● **BLOCO DE TEXTO**:
***

Natural, portanto, que ocorressem nas colônias gregas da Ásia Menor as

primeiras manifestações de um pensamento dotado de tamanha exigência e

compreensão racional que, depois de produzir as epopéias homéricas (entre os

séculos X e VIII a.C), eclodiu, no século VI a.C, sob a forma de ciência teórica e

filosofia. È bem verdade que, já no século VIII a.C, Hesíodo expusera em suas

obras poéticas uma síntese de relatos míticos tradicionais, vinculando-os pelo

nexo causai das genealogias que ligavam deuses e mortais. Mas, a partir do

século VI a.C, esse tipo de construção cedeu lugar a uma nova e mais radical

forma de pensamento racional, que não partia da tradição mítica, mas de

realidades apreendidas na experiência humana cotidiana. Fruto da progressiva

valorização da "medida Humana" e da laicização da cultura efetuada pelos

gregos, despontou, nas colônias da Ásia Menor, uma nova mentalidade, que

coordenou racionalmente os dados da experiência sensível, buscando integrá-los

numa visão compreensiva e globalizadora. Dentro desse espírito surgiram na

Jônia, as primeiras concepções científicas e filosóficas da cultura ocidental,

propostas pela escola de Mileto.

***

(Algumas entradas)
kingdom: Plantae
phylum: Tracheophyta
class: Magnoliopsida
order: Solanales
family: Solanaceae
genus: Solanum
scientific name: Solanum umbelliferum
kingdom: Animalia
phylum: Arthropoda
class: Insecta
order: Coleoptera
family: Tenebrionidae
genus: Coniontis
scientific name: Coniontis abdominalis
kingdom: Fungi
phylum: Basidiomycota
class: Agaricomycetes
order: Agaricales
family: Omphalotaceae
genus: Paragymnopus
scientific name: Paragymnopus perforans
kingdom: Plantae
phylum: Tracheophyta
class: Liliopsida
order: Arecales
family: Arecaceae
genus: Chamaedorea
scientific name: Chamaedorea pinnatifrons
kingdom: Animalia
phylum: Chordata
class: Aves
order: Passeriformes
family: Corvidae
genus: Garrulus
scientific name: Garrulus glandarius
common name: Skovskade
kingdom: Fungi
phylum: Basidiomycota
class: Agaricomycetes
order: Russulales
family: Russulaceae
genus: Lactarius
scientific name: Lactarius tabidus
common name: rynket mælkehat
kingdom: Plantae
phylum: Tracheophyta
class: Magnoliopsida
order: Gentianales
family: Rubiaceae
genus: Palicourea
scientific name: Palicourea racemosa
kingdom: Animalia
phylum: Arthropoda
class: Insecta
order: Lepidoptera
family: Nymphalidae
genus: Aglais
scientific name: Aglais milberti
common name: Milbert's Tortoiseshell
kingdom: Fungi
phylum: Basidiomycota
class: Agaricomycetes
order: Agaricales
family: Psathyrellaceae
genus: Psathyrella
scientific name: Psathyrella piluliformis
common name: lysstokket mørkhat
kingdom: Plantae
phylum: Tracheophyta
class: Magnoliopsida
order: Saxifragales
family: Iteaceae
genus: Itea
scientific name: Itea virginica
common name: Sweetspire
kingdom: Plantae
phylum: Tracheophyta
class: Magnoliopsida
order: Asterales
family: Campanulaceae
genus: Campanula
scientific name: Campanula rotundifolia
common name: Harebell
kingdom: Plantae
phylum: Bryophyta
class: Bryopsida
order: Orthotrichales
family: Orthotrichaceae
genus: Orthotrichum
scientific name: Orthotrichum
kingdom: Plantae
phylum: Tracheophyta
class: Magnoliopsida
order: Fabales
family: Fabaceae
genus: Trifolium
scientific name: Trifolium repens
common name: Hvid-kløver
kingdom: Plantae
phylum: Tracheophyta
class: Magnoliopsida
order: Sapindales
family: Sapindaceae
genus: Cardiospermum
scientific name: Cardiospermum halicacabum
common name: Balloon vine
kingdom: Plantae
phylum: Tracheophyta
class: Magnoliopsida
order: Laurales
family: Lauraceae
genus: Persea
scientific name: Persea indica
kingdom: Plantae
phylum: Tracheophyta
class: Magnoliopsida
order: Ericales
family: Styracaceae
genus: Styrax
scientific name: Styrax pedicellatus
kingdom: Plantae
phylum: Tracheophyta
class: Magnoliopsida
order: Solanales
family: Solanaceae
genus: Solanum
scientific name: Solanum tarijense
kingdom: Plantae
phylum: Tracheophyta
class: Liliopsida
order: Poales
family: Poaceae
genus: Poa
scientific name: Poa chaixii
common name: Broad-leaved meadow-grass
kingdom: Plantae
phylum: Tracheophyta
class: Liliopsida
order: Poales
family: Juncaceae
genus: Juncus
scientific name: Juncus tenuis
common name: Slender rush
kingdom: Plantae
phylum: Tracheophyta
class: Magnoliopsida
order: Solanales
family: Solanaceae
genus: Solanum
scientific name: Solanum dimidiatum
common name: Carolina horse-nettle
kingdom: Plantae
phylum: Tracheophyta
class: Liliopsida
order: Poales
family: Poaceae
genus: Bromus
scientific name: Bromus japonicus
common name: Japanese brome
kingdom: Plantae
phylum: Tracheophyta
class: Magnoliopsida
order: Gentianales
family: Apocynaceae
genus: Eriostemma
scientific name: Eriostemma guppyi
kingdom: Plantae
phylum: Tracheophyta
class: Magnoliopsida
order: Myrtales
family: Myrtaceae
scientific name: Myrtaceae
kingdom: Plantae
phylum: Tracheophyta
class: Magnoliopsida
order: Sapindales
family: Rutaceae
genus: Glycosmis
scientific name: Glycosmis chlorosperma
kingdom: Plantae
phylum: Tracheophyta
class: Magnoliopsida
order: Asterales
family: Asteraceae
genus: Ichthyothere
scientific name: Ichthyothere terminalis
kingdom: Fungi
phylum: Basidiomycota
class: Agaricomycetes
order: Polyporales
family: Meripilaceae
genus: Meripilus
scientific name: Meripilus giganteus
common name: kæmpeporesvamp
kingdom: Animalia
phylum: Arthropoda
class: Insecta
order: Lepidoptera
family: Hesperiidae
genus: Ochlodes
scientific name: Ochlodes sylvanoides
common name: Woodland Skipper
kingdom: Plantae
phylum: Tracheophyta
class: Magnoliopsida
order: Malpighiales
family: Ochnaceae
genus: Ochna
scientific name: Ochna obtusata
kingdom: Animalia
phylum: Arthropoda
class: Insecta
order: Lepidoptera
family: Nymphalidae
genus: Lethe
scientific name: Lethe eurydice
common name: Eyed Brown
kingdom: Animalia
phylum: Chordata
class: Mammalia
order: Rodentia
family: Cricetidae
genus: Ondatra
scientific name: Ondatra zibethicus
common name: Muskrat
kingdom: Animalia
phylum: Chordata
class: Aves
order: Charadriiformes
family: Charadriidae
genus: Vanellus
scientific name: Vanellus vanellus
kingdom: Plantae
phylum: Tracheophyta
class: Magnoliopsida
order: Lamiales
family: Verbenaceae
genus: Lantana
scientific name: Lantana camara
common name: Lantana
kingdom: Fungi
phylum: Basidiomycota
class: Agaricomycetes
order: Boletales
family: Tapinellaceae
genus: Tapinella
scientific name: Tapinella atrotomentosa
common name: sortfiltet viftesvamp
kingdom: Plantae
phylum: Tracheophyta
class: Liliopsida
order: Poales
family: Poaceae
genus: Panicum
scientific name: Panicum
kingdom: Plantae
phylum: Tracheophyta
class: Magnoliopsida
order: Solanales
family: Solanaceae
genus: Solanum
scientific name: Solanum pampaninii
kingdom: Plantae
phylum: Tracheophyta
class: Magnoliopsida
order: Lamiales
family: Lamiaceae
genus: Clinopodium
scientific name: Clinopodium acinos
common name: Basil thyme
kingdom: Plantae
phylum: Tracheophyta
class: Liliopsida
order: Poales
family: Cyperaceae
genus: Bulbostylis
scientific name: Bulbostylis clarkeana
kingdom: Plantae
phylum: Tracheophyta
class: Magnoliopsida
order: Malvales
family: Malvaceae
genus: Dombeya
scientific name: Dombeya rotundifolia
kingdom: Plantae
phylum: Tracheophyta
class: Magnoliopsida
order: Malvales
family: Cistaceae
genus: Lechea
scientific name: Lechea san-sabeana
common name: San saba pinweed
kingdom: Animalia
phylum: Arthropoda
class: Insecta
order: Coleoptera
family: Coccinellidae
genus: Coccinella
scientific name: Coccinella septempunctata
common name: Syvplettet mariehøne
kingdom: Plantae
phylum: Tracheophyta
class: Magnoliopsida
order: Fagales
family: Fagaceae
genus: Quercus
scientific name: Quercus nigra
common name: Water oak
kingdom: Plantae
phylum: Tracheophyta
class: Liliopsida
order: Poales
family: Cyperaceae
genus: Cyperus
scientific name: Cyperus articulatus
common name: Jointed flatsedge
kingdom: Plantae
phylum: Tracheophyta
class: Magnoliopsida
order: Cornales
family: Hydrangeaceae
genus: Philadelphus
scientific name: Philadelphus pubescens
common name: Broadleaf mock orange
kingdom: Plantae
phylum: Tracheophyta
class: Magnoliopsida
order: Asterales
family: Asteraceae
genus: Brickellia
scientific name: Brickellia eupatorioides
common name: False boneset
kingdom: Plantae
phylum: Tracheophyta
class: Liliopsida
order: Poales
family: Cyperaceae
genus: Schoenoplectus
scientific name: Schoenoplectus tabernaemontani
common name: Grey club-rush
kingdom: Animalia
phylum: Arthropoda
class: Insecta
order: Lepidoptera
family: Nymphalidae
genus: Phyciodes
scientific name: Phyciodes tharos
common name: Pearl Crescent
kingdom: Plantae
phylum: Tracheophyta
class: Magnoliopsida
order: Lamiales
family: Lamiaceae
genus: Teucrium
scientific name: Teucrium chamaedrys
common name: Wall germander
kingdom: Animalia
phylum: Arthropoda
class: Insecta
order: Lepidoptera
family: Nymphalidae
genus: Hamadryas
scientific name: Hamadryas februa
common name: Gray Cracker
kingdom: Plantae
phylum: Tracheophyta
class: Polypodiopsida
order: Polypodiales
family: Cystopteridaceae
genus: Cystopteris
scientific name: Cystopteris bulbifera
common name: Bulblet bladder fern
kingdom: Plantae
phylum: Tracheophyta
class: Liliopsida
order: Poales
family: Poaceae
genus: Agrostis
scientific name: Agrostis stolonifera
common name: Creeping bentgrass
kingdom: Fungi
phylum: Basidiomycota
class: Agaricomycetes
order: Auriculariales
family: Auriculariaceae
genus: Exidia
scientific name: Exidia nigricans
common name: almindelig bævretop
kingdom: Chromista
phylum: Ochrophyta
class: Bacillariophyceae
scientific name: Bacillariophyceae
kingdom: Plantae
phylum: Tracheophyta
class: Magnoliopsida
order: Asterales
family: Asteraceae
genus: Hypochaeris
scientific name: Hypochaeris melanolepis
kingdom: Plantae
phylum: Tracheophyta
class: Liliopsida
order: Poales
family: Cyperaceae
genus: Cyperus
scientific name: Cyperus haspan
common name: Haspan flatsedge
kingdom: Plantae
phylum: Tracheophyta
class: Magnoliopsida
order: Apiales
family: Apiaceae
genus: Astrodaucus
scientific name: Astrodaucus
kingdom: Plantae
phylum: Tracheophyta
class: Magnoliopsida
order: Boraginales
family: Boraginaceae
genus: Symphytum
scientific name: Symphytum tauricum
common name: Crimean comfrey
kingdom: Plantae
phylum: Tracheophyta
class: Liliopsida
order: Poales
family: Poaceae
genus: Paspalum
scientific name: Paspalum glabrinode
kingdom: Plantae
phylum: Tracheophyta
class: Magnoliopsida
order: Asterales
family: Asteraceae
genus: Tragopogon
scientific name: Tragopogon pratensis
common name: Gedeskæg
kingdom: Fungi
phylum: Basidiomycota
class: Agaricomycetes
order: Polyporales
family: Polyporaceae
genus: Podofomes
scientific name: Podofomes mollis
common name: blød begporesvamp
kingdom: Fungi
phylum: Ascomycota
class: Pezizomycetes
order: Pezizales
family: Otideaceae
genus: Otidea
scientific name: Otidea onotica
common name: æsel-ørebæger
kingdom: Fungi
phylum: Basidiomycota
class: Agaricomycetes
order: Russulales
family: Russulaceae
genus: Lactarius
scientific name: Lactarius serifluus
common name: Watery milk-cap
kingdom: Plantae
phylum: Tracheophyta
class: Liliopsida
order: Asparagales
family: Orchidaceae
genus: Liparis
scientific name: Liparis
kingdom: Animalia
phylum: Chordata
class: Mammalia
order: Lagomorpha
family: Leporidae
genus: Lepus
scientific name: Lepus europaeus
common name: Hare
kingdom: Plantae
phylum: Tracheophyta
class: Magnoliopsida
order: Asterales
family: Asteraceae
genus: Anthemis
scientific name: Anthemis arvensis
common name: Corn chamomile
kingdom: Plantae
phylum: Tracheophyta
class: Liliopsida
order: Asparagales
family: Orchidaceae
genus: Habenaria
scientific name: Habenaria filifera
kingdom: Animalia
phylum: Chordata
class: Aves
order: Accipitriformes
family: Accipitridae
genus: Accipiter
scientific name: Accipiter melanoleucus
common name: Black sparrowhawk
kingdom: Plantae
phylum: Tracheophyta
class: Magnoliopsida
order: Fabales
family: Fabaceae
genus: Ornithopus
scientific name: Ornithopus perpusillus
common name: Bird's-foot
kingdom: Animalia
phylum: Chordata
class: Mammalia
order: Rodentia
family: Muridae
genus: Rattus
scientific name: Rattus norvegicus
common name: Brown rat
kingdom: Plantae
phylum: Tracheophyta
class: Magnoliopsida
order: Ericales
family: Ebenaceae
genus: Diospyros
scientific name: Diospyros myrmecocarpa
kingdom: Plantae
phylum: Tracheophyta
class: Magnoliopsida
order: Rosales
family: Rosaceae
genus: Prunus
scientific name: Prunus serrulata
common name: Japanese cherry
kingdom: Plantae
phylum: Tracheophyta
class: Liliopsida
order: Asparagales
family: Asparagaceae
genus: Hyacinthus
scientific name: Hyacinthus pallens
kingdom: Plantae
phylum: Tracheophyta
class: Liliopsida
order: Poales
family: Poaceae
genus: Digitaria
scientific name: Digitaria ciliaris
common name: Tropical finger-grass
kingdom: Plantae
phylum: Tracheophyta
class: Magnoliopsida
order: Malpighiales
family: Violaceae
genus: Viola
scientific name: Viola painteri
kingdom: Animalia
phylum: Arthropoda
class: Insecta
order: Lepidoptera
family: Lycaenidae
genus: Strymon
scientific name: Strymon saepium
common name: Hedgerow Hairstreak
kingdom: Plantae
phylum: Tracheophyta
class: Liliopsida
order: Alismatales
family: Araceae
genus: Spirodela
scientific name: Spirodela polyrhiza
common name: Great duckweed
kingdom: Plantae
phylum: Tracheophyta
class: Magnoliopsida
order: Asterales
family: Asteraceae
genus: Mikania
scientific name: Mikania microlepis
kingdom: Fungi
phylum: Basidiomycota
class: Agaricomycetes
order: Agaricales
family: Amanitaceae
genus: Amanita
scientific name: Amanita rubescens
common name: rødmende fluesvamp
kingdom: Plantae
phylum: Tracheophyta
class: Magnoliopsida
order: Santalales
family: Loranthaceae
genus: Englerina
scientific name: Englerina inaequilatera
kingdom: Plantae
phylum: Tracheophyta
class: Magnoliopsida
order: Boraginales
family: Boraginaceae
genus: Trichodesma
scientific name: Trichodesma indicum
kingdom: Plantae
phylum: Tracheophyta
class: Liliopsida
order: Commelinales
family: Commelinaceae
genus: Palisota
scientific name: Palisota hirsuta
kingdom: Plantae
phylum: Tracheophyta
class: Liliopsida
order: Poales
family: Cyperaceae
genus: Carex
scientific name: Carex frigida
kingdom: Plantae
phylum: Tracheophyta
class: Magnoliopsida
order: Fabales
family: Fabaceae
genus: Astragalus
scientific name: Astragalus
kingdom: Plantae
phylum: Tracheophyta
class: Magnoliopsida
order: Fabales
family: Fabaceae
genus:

***

● **EXERCÍCIO RÁPIDO 1**: Segundo o texto sobre as origens do pensamento grego, qual escola propôs as primeiras concepções científicas e filosóficas da cultura ocidental?
● **EXERCÍCIO RÁPIDO 2**: Diga se cada afirmação concorda com o texto sobre as origens do pensamento grego, respondendo sim ou não e citando as palavras do texto que decidem: (a) Hesíodo expôs no século VIII a.C. uma síntese de relatos míticos tradicionais; (b) a nova forma de pensamento racional surgida a partir do século VI a.C. partia da tradição mítica; (c) as epopéias homéricas são situadas entre os séculos X e VIII a.C.
● **EXERCÍCIO RÁPIDO 3**: Copie do texto sobre as origens do pensamento grego o trecho que vai de "numa visão compreensiva" até "escola de Mileto.", incluindo essas palavras.
As entradas não servem para nada neste caso.

● **RESOLUÇÃO 1**: A escola de Mileto.

● **RESOLUÇÃO 2**:
(a) Sim: "já no século VIII a.C, Hesíodo expusera em suas obras poéticas uma síntese de relatos míticos tradicionais".
(b) Não: "que não partia da tradição mítica, mas de realidades apreendidas na experiência humana cotidiana".
(c) Sim: "depois de produzir as epopéias homéricas (entre os séculos X e VIII a.C)".

● **RESOLUÇÃO 3**:
numa visão compreensiva e globalizadora. Dentro desse espírito surgiram na

Jônia, as primeiras concepções científicas e filosóficas da cultura ocidental,

propostas pela escola de Mileto.